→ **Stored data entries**
______
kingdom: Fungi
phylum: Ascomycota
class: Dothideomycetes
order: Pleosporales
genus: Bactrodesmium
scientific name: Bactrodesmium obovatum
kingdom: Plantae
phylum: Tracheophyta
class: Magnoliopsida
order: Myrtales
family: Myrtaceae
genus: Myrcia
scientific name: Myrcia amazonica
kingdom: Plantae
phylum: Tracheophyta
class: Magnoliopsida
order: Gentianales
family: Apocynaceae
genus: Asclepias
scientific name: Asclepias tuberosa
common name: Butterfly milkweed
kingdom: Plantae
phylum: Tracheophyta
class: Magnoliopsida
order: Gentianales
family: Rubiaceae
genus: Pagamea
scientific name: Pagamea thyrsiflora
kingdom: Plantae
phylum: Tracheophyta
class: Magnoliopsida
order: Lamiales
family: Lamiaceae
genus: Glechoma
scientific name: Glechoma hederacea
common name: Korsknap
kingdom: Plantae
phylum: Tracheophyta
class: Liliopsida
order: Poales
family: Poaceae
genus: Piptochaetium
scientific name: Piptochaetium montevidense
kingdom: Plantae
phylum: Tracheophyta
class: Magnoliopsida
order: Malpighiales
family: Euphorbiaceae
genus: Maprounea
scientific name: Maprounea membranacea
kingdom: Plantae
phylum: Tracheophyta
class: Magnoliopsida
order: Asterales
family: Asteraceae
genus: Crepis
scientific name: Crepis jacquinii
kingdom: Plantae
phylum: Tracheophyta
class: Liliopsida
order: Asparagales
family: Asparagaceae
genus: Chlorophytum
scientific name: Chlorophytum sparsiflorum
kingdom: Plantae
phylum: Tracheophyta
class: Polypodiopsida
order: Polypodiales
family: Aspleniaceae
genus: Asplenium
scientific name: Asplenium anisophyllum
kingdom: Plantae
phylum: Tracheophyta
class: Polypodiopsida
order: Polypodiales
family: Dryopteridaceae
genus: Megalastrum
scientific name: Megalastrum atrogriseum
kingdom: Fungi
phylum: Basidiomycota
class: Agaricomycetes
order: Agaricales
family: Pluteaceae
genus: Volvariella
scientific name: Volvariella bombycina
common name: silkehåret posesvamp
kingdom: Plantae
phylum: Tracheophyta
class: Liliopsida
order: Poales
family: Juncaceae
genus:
______
Reproduce the lines of the material verbatim, beginning with the line that contains "common name: Korsknap" and continuing through the final line of the material.

→ **WRITTEN ANSWER**
common name: Korsknap
kingdom: Plantae
phylum: Tracheophyta
class: Liliopsida
order: Poales
family: Poaceae
genus: Piptochaetium
scientific name: Piptochaetium montevidense
kingdom: Plantae
phylum: Tracheophyta
class: Magnoliopsida
order: Malpighiales
family: Euphorbiaceae
genus: Maprounea
scientific name: Maprounea membranacea
kingdom: Plantae
phylum: Tracheophyta
class: Magnoliopsida
order: Asterales
family: Asteraceae
genus: Crepis
scientific name: Crepis jacquinii
kingdom: Plantae
phylum: Tracheophyta
class: Liliopsida
order: Asparagales
family: Asparagaceae
genus: Chlorophytum
scientific name: Chlorophytum sparsiflorum
kingdom: Plantae
phylum: Tracheophyta
class: Polypodiopsida
order: Polypodiales
family: Aspleniaceae
genus: Asplenium
scientific name: Asplenium anisophyllum
kingdom: Plantae
phylum: Tracheophyta
class: Polypodiopsida
order: Polypodiales
family: Dryopteridaceae
genus: Megalastrum
scientific name: Megalastrum atrogriseum
kingdom: Fungi
phylum: Basidiomycota
class: Agaricomycetes
order: Agaricales
family: Pluteaceae
genus: Volvariella
scientific name: Volvariella bombycina
common name: silkehåret posesvamp
kingdom: Plantae
phylum: Tracheophyta
class: Liliopsida
order: Poales
family: Juncaceae
genus:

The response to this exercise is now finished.